There are 7 main temples for Lord Shiva(2), Lord Vijaya Kothanda Raama, Lord Murugan, Goddess Naachiyaaramman, Lord Ganesh and Lord Ayyanar. One of Lord Shiva's temple is called as Aabathsahaayeswara (God who helps during problems) temple, which was constructed by Raja Raja Chola (who built Thanjavur Big temple), is located in a vast landscape in Kovilpathu (a sub-division of Budalur). This temple has got songs from Ancient Devotees of Lord Shiva like Sundarar etc.,.

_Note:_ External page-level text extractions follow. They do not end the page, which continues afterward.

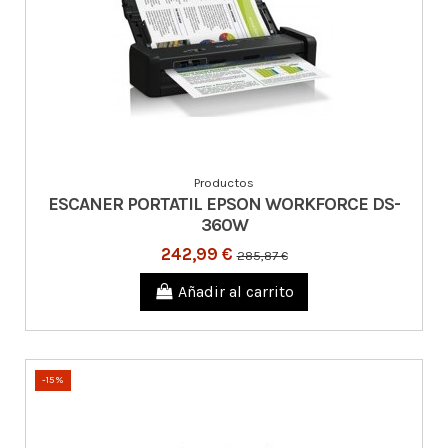
Productos
ESCANER PORTATIL EPSON WORKFORCE DS-
360W
242,99 €
285,87 €
Añadir al carrito
-15%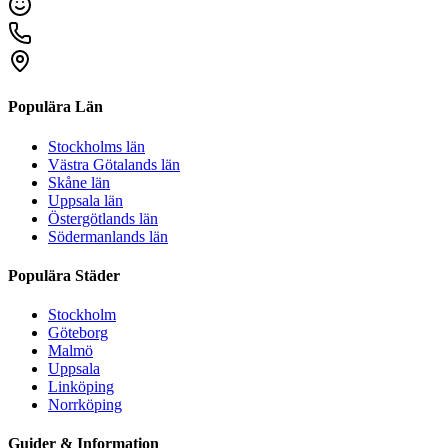
Populära Län
Stockholms län
Västra Götalands län
Skåne län
Uppsala län
Östergötlands län
Södermanlands län
Populära Städer
Stockholm
Göteborg
Malmö
Uppsala
Linköping
Norrköping
Guider & Information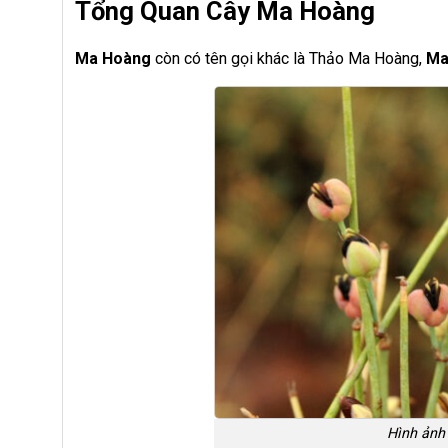
Tổng Quan Cây Ma Hoàng
Ma Hoàng
còn có tên gọi khác là Thảo Ma Hoàng,
Ma
Hình ảnh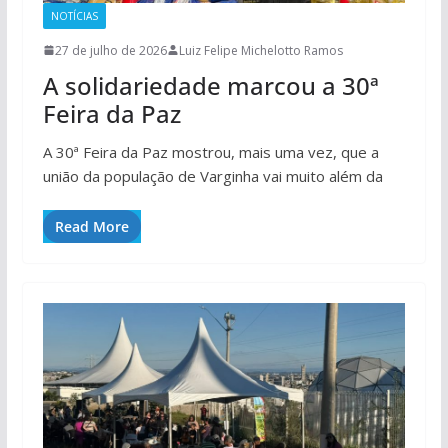
NOTÍCIAS
27 de julho de 2026
Luiz Felipe Michelotto Ramos
A solidariedade marcou a 30ª
Feira da Paz
A 30ª Feira da Paz mostrou, mais uma vez, que a
união da população de Varginha vai muito além da
Read More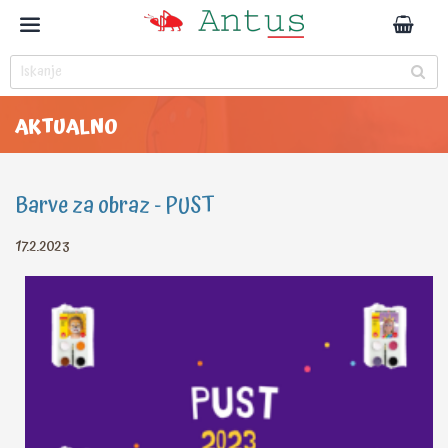
AKTUALNO
Barve za obraz - PUST
17.2.2023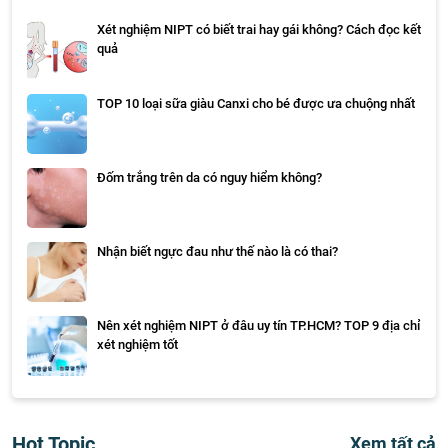
Xét nghiệm NIPT có biết trai hay gái không? Cách đọc kết
quả
TOP 10 loại sữa giàu Canxi cho bé được ưa chuộng nhất
Đốm trắng trên da có nguy hiểm không?
Nhận biết ngực đau như thế nào là có thai?
Nên xét nghiệm NIPT ở đâu uy tín TP.HCM? TOP 9 địa chỉ
xét nghiệm tốt
Hot Topic
Xem tất cả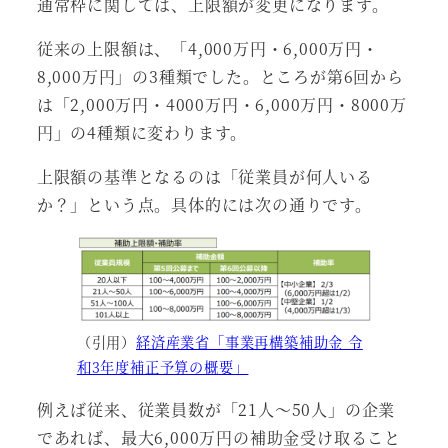
通常枠に関しては、上限額が変更になります。
従来の上限額は、「4,000万円・6,000万円・
8,000万円」の3種類でした。ところが第6回から
は「2,000万円・4000万円・6,000万円・8000万
円」の4種類に変わります。
上限額の基準となるのは「従業員が何人いる
か？」という点。具体的には次の通りです。
（引用）
経済産業省「事業再構築補助金 令
和3年度補正予算の概要」
例えば従来、従業員数が「21人～50人」の企業
であれば、最大6,000万円の補助金受け取ること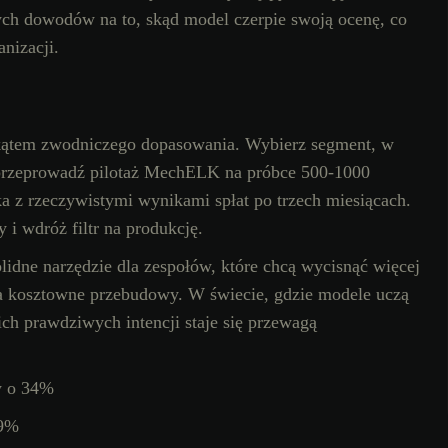
ch dowodów na to, skąd model czerpie swoją ocenę, co
nizacji.
d kątem zwodniczego dopasowania. Wybierz segment, w
 przeprowadź pilotaż MechELK na próbce 500-1000
 z rzeczywistymi wynikami spłat po trzech miesiącach.
y i wdróż filtr na produkcję.
idne narzędzie dla zespołów, które chcą wycisnąć więcej
na kosztowne przebudowy. W świecie, gdzie modele uczą
ich prawdziwych intencji staje się przewagą
w o 34%
-9%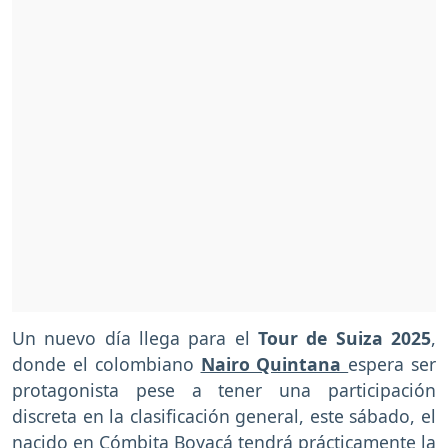
Un nuevo día llega para el
Tour de Suiza 2025
,
donde el colombiano
Nairo Quintana
espera ser
protagonista pese a tener una participación
discreta en la clasificación general, este sábado, el
nacido en Cómbita Boyacá tendrá prácticamente la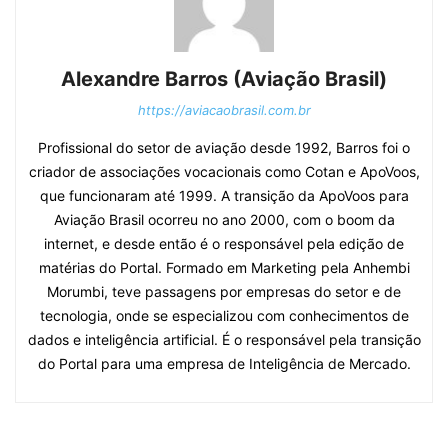
Alexandre Barros (Aviação Brasil)
https://aviacaobrasil.com.br
Profissional do setor de aviação desde 1992, Barros foi o
criador de associações vocacionais como Cotan e ApoVoos,
que funcionaram até 1999. A transição da ApoVoos para
Aviação Brasil ocorreu no ano 2000, com o boom da
internet, e desde então é o responsável pela edição de
matérias do Portal. Formado em Marketing pela Anhembi
Morumbi, teve passagens por empresas do setor e de
tecnologia, onde se especializou com conhecimentos de
dados e inteligência artificial. É o responsável pela transição
do Portal para uma empresa de Inteligência de Mercado.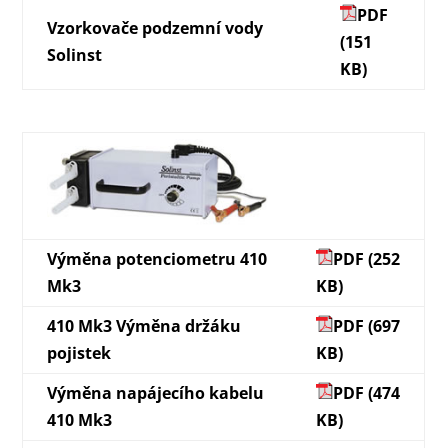
PDF
Vzorkovače podzemní vody
(151
Solinst
KB)
Výměna potenciometru 410
PDF (252
Mk3
KB)
410 Mk3 Výměna držáku
PDF (697
pojistek
KB)
Výměna napájecího kabelu
PDF (474
410 Mk3
KB)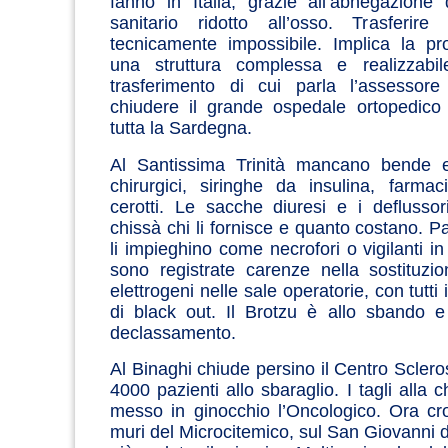
fanno in Italia, grazie all’abnegazione
sanitario ridotto all’osso. Trasferir
tecnicamente impossibile. Implica la pr
una struttura complessa e realizzabil
trasferimento di cui parla l’assessore 
chiudere il grande ospedale ortopedico 
tutta la Sardegna.
Al Santissima Trinità mancano bende ela
chirurgici, siringhe da insulina, farma
cerotti. Le sacche diuresi e i deflusso
chissà chi li fornisce e quanto costano. P
li impieghino come necrofori o vigilanti in 
sono registrate carenze nella sostituzi
elettrogeni nelle sale operatorie, con tutti 
di black out. Il Brotzu è allo sbando e
declassamento.
Al Binaghi chiude persino il Centro Sclero
4000 pazienti allo sbaraglio. I tagli alla 
messo in ginocchio l’Oncologico. Ora cr
muri del Microcitemico, sul San Giovanni di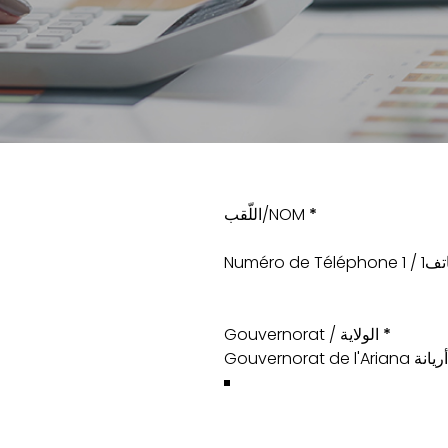
اللّقب/NOM
*
Numéro de T
Gouvernorat / الولاية
*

There are many temples located near by budalur, like lord uthirakaruppu belongs to the kodumbalur arayar or (now kodumburar) who were the rulers of Kodumbalur and later migrated from kodumbalur following the wedding of Vanathi, the daughter of Kodumbalur Athiyamaan to Raja Raja Chola the Ist. This temple is located at alagapettai lake in karayampatti village.

The world famous Poondi Matha Bascillica (a Catholic Shrine), is located in 9 km from Budalur. Also there is a mosque and 2 churches in Budalur. In total, Budalur maintains secularism.

The place Thiruvaiyaru, which is famous for its Thiyagaraja Aaraadhanaa (Carnatic Music Concert), is located at 24 km from Budalur.